Shushi Church Bells Are Silent: There are No Bell-Ringers

Artashes Nazaryan works as an emergency services’ rescuer in Artsakh.

He was four years old in 1988 when the family fled Shushi at the outbreak of the Artsakh war. They returned to the town in 1992 when Armenian troops liberated the town.

Nazaryan and five other emergency workers fled the town on November 7, 2020 in the face of advancing Azerbaijani troops.

During the 2020 war, his team of rescuers ferried the wounded and dead out of Sushi. 

Nazaryan and his family now live in Stepanakert, the Artsakh capital. The lights of Shushi, on the hill above, are visible.

We’re seated in the yard of his house. Irina, Nazaryan’s wife, offers us tea and sweets.

Nazaryan, who also paints, is reluctant to talk about Shushi’s capture by Azerbaijani troops.

When the war ended, Nazaryan and the other rescue workers were given leave, but were called back to search for the dead and missing. 

We’re in his new studio, full of oil paints, brushes and unfinished canvases.  

"I’ve been working in the rescue service for eighteen years and have been painting for as long as I can remember," says Nazaryan. All his paintings remained in Shushi. His new studio is full of paintings made after the war.

Nazaryan’s first painting following the war is a series of Shushi church bells. They are silent. There are no bell-ringers. Another painting shows some bowls.

“Bowls that have yet to be filled. The empty bowls are the families who left, leaving all behind.  Like the bells with no bell ringers,” Nazaryan says.
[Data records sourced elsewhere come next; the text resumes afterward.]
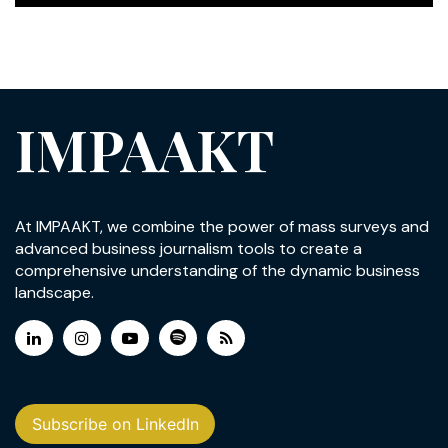
IMPAAKT
At IMPAAKT, we combine the power of mass surveys and
advanced business journalism tools to create a
comprehensive understanding of the dynamic business
landscape.
Subscribe on LinkedIn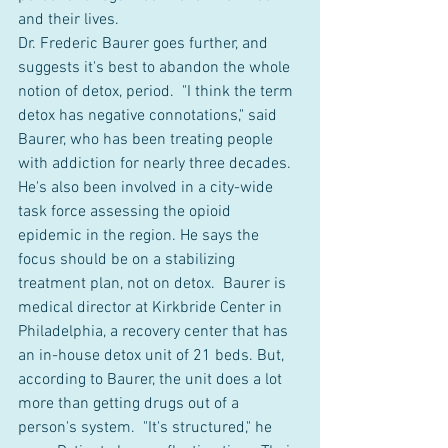
and their lives.
Dr. Frederic Baurer goes further, and 
suggests it's best to abandon the whole 
notion of detox, period.  "I think the term 
detox has negative connotations," said 
Baurer, who has been treating people 
with addiction for nearly three decades. 
He's also been involved in a city-wide 
task force assessing the opioid 
epidemic in the region. He says the 
focus should be on a stabilizing 
treatment plan, not on detox.  Baurer is 
medical director at Kirkbride Center in 
Philadelphia, a recovery center that has 
an in-house detox unit of 21 beds. But, 
according to Baurer, the unit does a lot 
more than getting drugs out of a 
person's system.  "It's structured," he 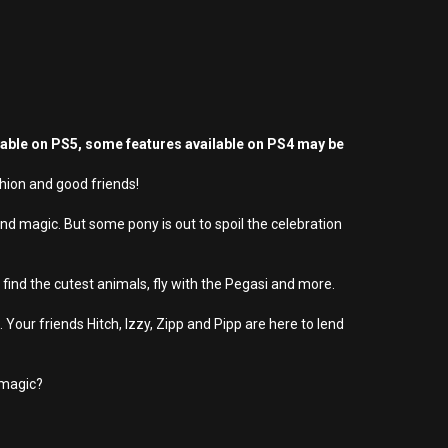
yable on PS5, some features available on PS4 may be
hion and good friends!
d magic. But some pony is out to spoil the celebration
ind the cutest animals, fly with the Pegasi and more.
Your friends Hitch, Izzy, Zipp and Pipp are here to lend
 magic?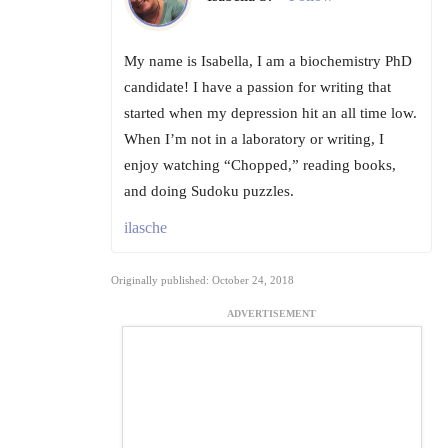
My name is Isabella, I am a biochemistry PhD
candidate! I have a passion for writing that
started when my depression hit an all time low.
When I’m not in a laboratory or writing, I
enjoy watching “Chopped,” reading books,
and doing Sudoku puzzles.
ilasche
Originally published: October 24, 2018
ADVERTISEMENT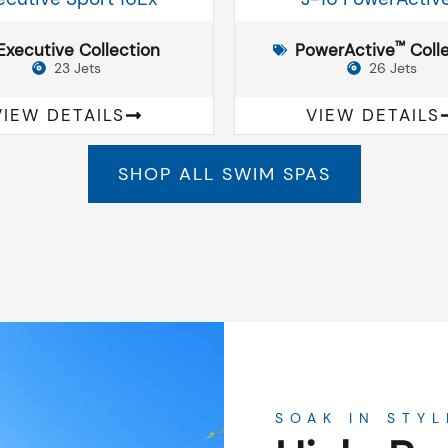
™
Executive Collection
PowerActive
Colle
23 Jets
26 Jets
VIEW DETAILS
VIEW DETAILS
SHOP ALL SWIM SPAS
SOAK IN STYL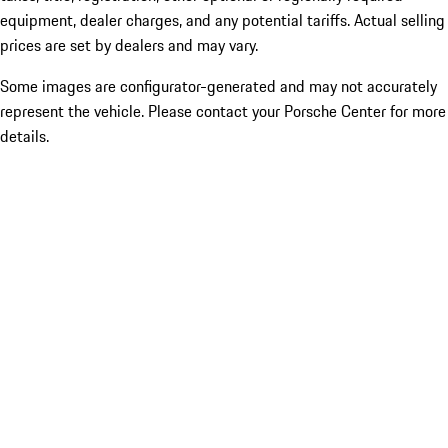
equipment, dealer charges, and any potential tariffs. Actual selling
prices are set by dealers and may vary.
Some images are configurator-generated and may not accurately
represent the vehicle. Please contact your Porsche Center for more
details.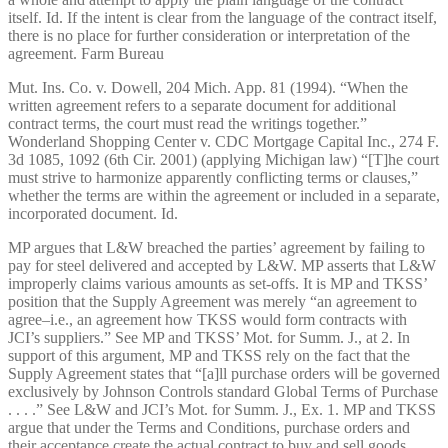
itself. Id. If the intent is clear from the language of the contract itself,
there is no place for further consideration or interpretation of the
agreement. Farm Bureau
Mut. Ins. Co. v. Dowell, 204 Mich. App. 81 (1994). “When the
written agreement refers to a separate document for additional
contract terms, the court must read the writings together.”
Wonderland Shopping Center v. CDC Mortgage Capital Inc., 274 F.
3d 1085, 1092 (6th Cir. 2001) (applying Michigan law) “[T]he court
must strive to harmonize apparently conflicting terms or clauses,”
whether the terms are within the agreement or included in a separate,
incorporated document. Id.
MP argues that L&W breached the parties’ agreement by failing to
pay for steel delivered and accepted by L&W. MP asserts that L&W
improperly claims various amounts as set-offs. It is MP and TKSS’
position that the Supply Agreement was merely “an agreement to
agree–i.e., an agreement how TKSS would form contracts with
JCI’s suppliers.” See MP and TKSS’ Mot. for Summ. J., at 2. In
support of this argument, MP and TKSS rely on the fact that the
Supply Agreement states that “[a]ll purchase orders will be governed
exclusively by Johnson Controls standard Global Terms of Purchase
. . . .” See L&W and JCI’s Mot. for Summ. J., Ex. 1. MP and TKSS
argue that under the Terms and Conditions, purchase orders and
their acceptance create the actual contract to buy and sell goods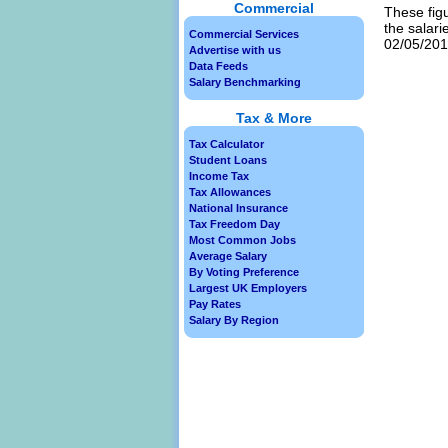
Commercial
These figu
the salari
Commercial Services
02/05/2013
Advertise with us
Data Feeds
Salary Benchmarking
Tax & More
Tax Calculator
Student Loans
Income Tax
Tax Allowances
National Insurance
Tax Freedom Day
Most Common Jobs
Average Salary
By Voting Preference
Largest UK Employers
Pay Rates
Salary By Region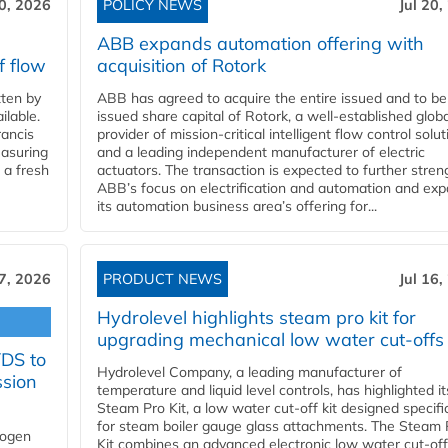
20, 2026
POLICY NEWS
Jul 20,
ABB expands automation offering with
f flow
acquisition of Rotork
ten by
ABB has agreed to acquire the entire issued and to be
ilable.
issued share capital of Rotork, a well-established globa
ancis
provider of mission-critical intelligent flow control solu
easuring
and a leading independent manufacturer of electric
 a fresh
actuators. The transaction is expected to further stre
ABB’s focus on electrification and automation and ex
its automation business area’s offering for...
17, 2026
PRODUCT NEWS
Jul 16,
Hydrolevel highlights steam pro kit for
upgrading mechanical low water cut-offs
YDS to
Hydrolevel Company, a leading manufacturer of
ssion
temperature and liquid level controls, has highlighted it
Steam Pro Kit, a low water cut-off kit designed specific
for steam boiler gauge glass attachments. The Steam 
rogen
Kit combines an advanced electronic low water cut-off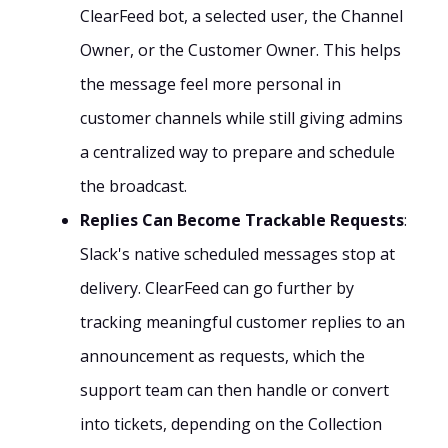
ClearFeed bot, a selected user, the Channel
Owner, or the Customer Owner. This helps
the message feel more personal in
customer channels while still giving admins
a centralized way to prepare and schedule
the broadcast.
Replies Can Become Trackable Requests
:
Slack's native scheduled messages stop at
delivery. ClearFeed can go further by
tracking meaningful customer replies to an
announcement as requests, which the
support team can then handle or convert
into tickets, depending on the Collection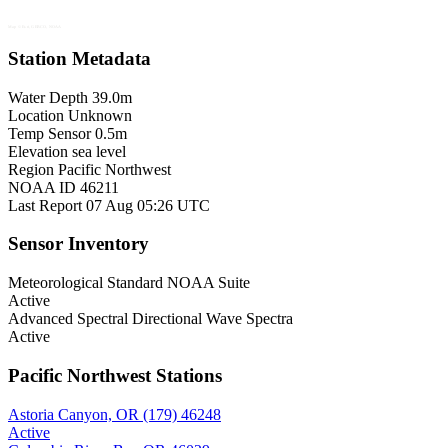
Map © Esri, GEBCO, NOAA
Station Metadata
Water Depth
39.0m
Location
Unknown
Temp Sensor
0.5m
Elevation
sea level
Region
Pacific Northwest
NOAA ID
46211
Last Report
07 Aug 05:26 UTC
Sensor Inventory
Meteorological
Standard NOAA Suite
Active
Advanced Spectral
Directional Wave Spectra
Active
Pacific Northwest Stations
Astoria Canyon, OR (179)
46248
Active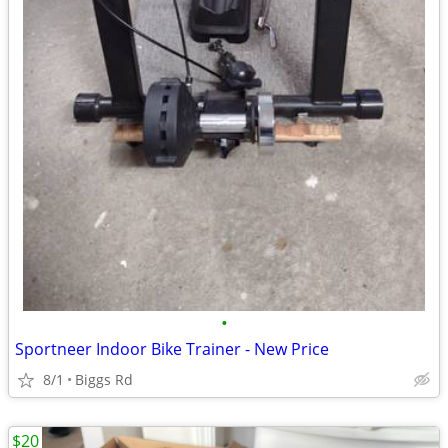
•
Sportneer Indoor Bike Trainer - New Price
8/1
Biggs Rd
$20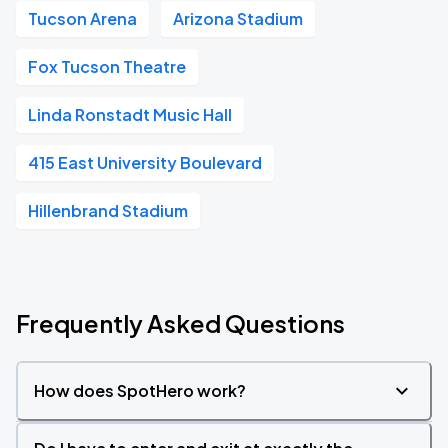
Tucson Arena
Arizona Stadium
Fox Tucson Theatre
Linda Ronstadt Music Hall
415 East University Boulevard
Hillenbrand Stadium
Frequently Asked Questions
How does SpotHero work?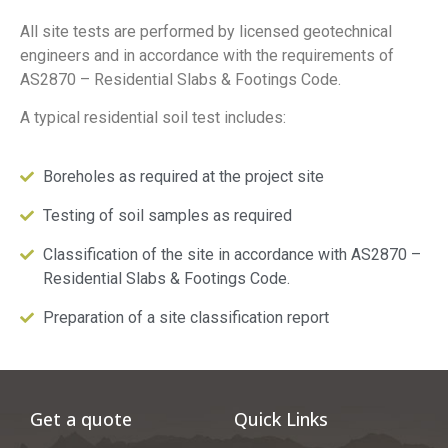
All site tests are performed by licensed geotechnical
engineers and in accordance with the requirements of
AS2870 – Residential Slabs & Footings Code.
A typical residential soil test includes:
Boreholes as required at the project site
Testing of soil samples as required
Classification of the site in accordance with AS2870 –
Residential Slabs & Footings Code.
Preparation of a site classification report
Get a quote
Quick Links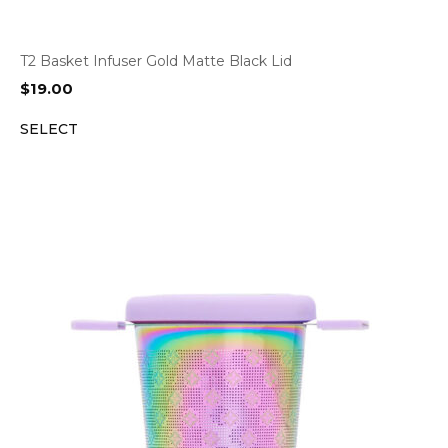
T2 Basket Infuser Gold Matte Black Lid
$
19.00
SELECT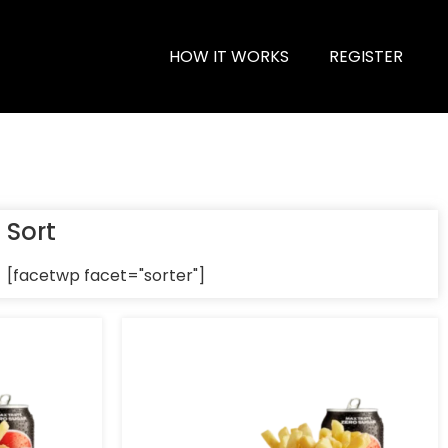
HOW IT WORKS
REGISTER
Sort
[facetwp facet="sorter"]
 Artashes' son, 11-year-old Artak, silently follows our conversation.

‘Do you paint?” I ask the boy. He says yes but doesn’t want to show us his paintings.

When I ask if he draws, Artak takes pencil and paper and starts to sketch.

On the first day of the war, the Shushi anti-aircraft station was bombed. The explosions frightened the boy. He can still hear the terrible noise they made.

For a moment, we forget that Artak is drawing us. He tells us not to move around. 

It’s midnight, time for us to say goodbye to the Nazaryans.

Artak gives us his drawing as a parting gift.